__TASK TO COMPLETE__:
While you copy the lines below, skip the pictures and keep the rest exact.

[Opening DATA SECTION section]

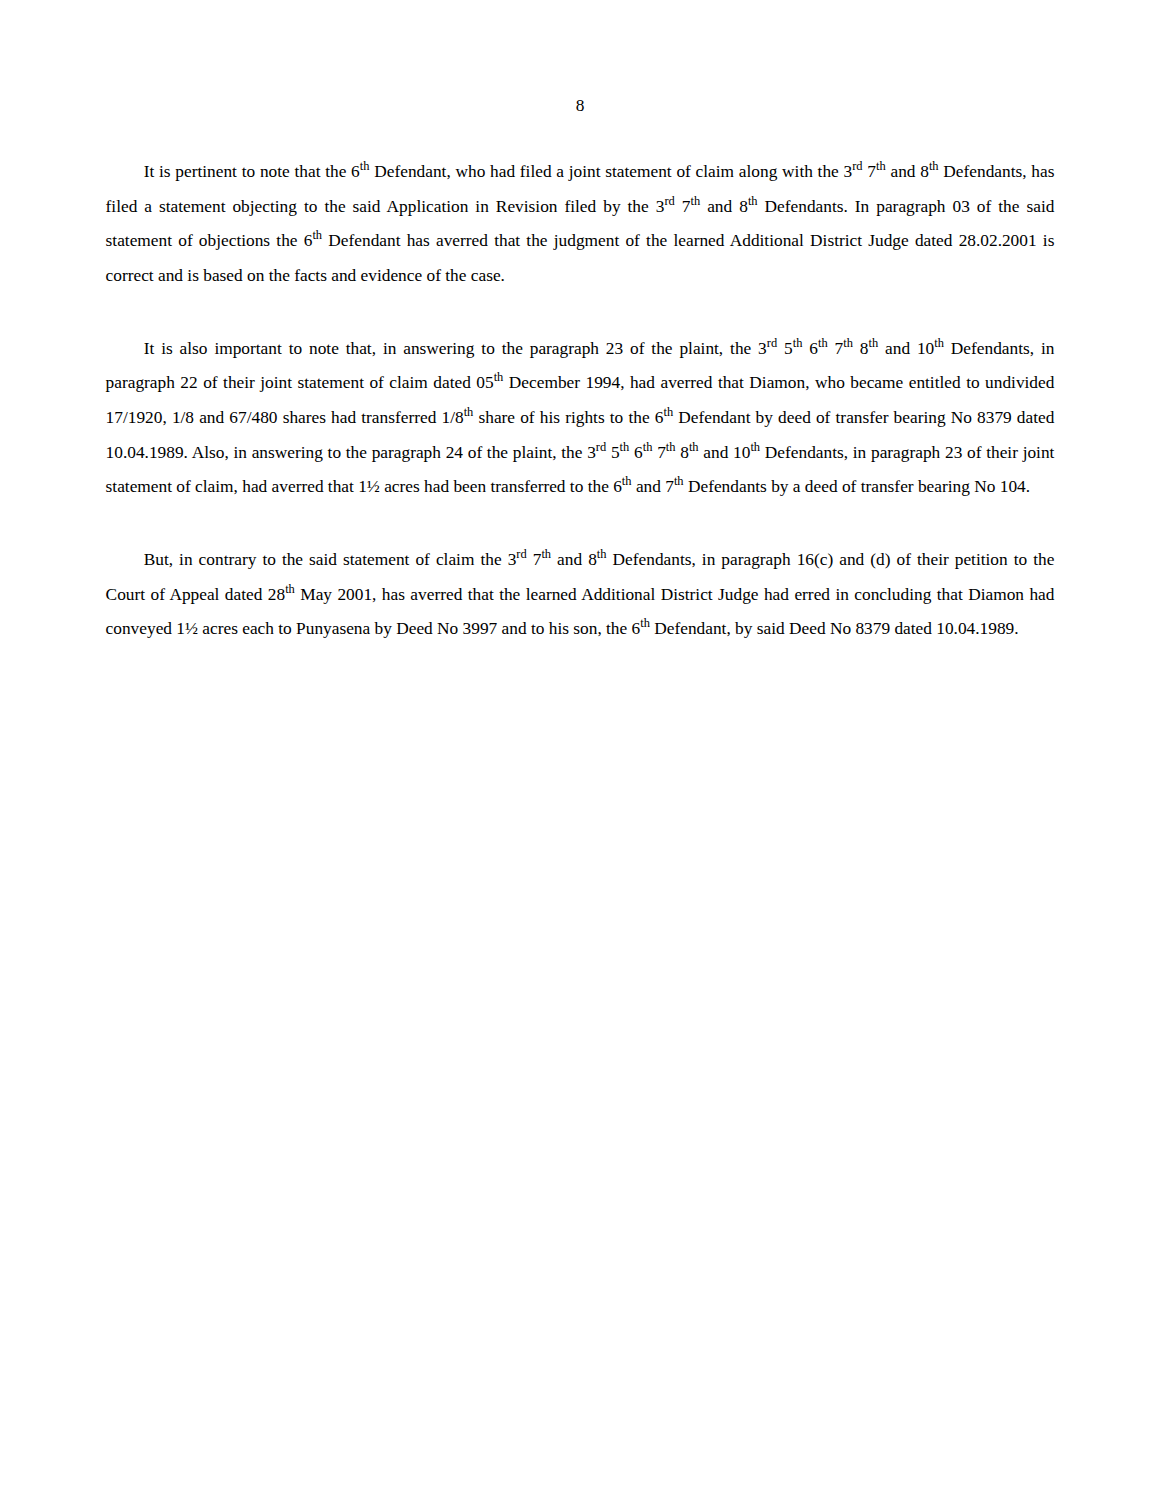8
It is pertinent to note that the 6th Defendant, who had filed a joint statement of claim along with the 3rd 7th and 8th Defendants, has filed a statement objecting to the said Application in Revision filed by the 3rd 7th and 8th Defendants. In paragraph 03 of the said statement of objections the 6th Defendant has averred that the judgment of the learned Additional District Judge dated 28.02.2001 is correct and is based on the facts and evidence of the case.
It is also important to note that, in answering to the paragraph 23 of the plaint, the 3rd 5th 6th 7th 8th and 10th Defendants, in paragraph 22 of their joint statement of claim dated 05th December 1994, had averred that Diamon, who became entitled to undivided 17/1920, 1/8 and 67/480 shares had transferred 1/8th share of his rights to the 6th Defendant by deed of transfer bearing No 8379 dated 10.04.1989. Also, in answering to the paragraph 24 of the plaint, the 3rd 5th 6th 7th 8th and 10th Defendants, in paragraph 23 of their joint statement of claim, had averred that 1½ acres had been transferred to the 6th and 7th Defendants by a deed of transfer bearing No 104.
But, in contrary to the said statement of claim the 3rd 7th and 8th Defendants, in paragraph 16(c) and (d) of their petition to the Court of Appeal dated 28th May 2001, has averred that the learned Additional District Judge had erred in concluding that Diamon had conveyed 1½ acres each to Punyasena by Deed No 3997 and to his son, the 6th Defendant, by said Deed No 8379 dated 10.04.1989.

[Closing DATA SECTION section]

__WRITTEN RESPONSE__:
8
It is pertinent to note that the 6th Defendant, who had filed a joint statement of claim along with the 3rd 7th and 8th Defendants, has filed a statement objecting to the said Application in Revision filed by the 3rd 7th and 8th Defendants. In paragraph 03 of the said statement of objections the 6th Defendant has averred that the judgment of the learned Additional District Judge dated 28.02.2001 is correct and is based on the facts and evidence of the case.
It is also important to note that, in answering to the paragraph 23 of the plaint, the 3rd 5th 6th 7th 8th and 10th Defendants, in paragraph 22 of their joint statement of claim dated 05th December 1994, had averred that Diamon, who became entitled to undivided 17/1920, 1/8 and 67/480 shares had transferred 1/8th share of his rights to the 6th Defendant by deed of transfer bearing No 8379 dated 10.04.1989. Also, in answering to the paragraph 24 of the plaint, the 3rd 5th 6th 7th 8th and 10th Defendants, in paragraph 23 of their joint statement of claim, had averred that 1½ acres had been transferred to the 6th and 7th Defendants by a deed of transfer bearing No 104.
But, in contrary to the said statement of claim the 3rd 7th and 8th Defendants, in paragraph 16(c) and (d) of their petition to the Court of Appeal dated 28th May 2001, has averred that the learned Additional District Judge had erred in concluding that Diamon had conveyed 1½ acres each to Punyasena by Deed No 3997 and to his son, the 6th Defendant, by said Deed No 8379 dated 10.04.1989.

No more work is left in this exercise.